Cervical Cancer

Cervical cancer arises from the cervix of the uterus. The cervix is the cylinder-shaped neck of tissue that connects the vagina and uterus. In the United Kingdom, approximately 3,200 women are diagnosed with cervical cancer every year. Approximately 850 women die of cervical cancer every year.

What are the symptoms?

Common symptoms may be:

  • Bleeding after sexual intercourse or vaginal examination
  • Spotting or light between or following periods
  • Increased vaginal discharge

Other symptoms may include:

  • Menstrual bleeding that is longer and heavier than usual
  • Pain during intercourse
  • Unexplained or persistent pelvic or back pain. 

It is important to remember that cervical cancer is very rare especially in women who have had regular smears.

How is cervical cancer diagnosed? What tests are needed?

A colposcopy is often performed following an abnormal smear, for assessment of certain symptoms such as bleeding after sex OR persistent vaginal discharge OR if a GP is concerned about the appearance of the cervix.

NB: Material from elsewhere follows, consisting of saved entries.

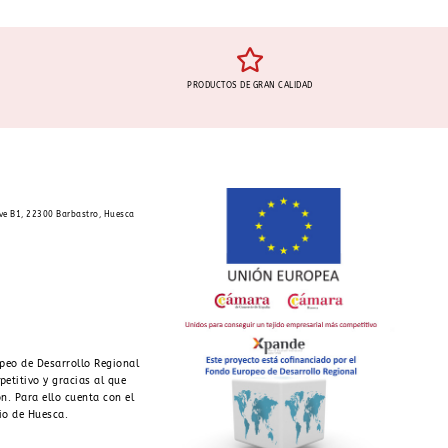
PRODUCTOS DE GRAN CALIDAD
ave B1, 22300 Barbastro, Huesca
peo de Desarrollo Regional
petitivo y gracias al que
n. Para ello cuenta con el
io de Huesca.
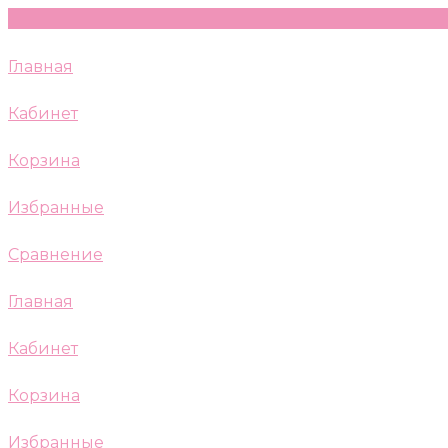
Главная
Кабинет
Корзина
Избранные
Сравнение
Главная
Кабинет
Корзина
Избранные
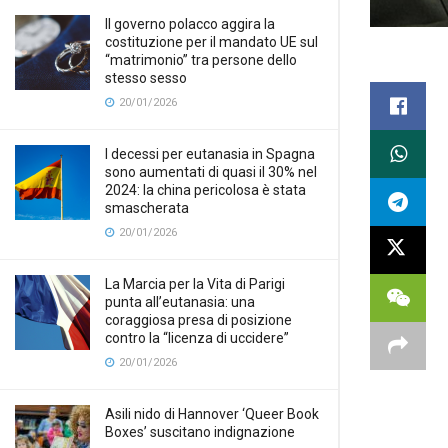
Il governo polacco aggira la
costituzione per il mandato UE sul
“matrimonio” tra persone dello
stesso sesso
20/01/2026
I decessi per eutanasia in Spagna
sono aumentati di quasi il 30% nel
2024: la china pericolosa è stata
smascherata
20/01/2026
La Marcia per la Vita di Parigi
punta all’eutanasia: una
coraggiosa presa di posizione
contro la “licenza di uccidere”
20/01/2026
Asili nido di Hannover ‘Queer Book
Boxes’ suscitano indignazione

It allows the specialist to assess the cervix and grade any abnormalities if present.

The examination may show a normal cervix or low grade or high grade changes. The specialist will explain the findings. Depending on the clinical circumstances, women may or may not need treatment.

If women are diagnosed with cervical cancer, their specialist may recommend an examination under anaesthesia with a camera test to look into the urinary bladder (water bag) and the rectum (back passage). Special tests such as MRI scan and CT scan may be needed to diagnose the extent of the cancer.

How is cervical cancer treated?

More than half the cervical cancers diagnosed in the UK are very early (microinvasive or stage 1A) and are treated by local treatment by removing the cells. This treatment can be carried out either under local or a short general anaesthesia.

If the stage of cancer is stage 1B or more, more extensive surgery may be needed. This will depend on exact circumstances and other factors such as a desire for further fertility. If the cancer cells have gone outside the cervix, additional treatment with chemotherapy and radiation may be needed.

I’ve been diagnosed with cervical cancer. What is the prognosis?

Cervical cancer survival in the United Kingdom has improved over the last 40 years. Survival is related to the stage of cervical cancer diagnosed. Most patients are diagnosed in stage 1 or 2. More than 96% of women survive at 5 years after the diagnosis and treatment of stage 1 cervical cancer.

Are there any support groups or networks you could recommend?

Jo’s Trust provides invaluable support and reliable, validated information to women regarding cervical screening, abnormal smears and cervical cancer. It is an amazing charity and London Gynaecology has actively fundraised for Jo’s Trust over last 3 years.

What can women do minimise their risks?

In the UK the HPV vaccine is offered to girls in year 8 (age 12 and 13) to protect them against cervical cancer. The vaccine provides a high degree of protection against cervical cancer however it does not provide full protection. The new vaccine (Gardasil 9) prevents 90% and the old vaccine prevents 70% of all cervical cancer.

Therefore, it is very important that women still attend regular screening even if they have been vaccinated to reduce their risk and have maximum protection.

Smear tests identify potentially harmful cells before they become cancerous and ensure women get the correct treatment as soon as possible. Because of this, regular screening can help stop cervical cancer before it starts.

Women over the age of 25 should have a smear test every 3 years. Cervical cancer takes a long time to develop (approximately 15 years) which means that one would have five opportunities (smear tests) for detecting any abnormalities. This makes it safe to have a smear test every three years.

Having said that, sometimes a smear test can be falsely negative as it is a screening test and not a diagnostic test. A negative smear test means ‘low risk’ and not ‘no risk’. It is therefore important that women see their GP, gynaecologist or practice nurse if they have any of the symptoms mentioned above.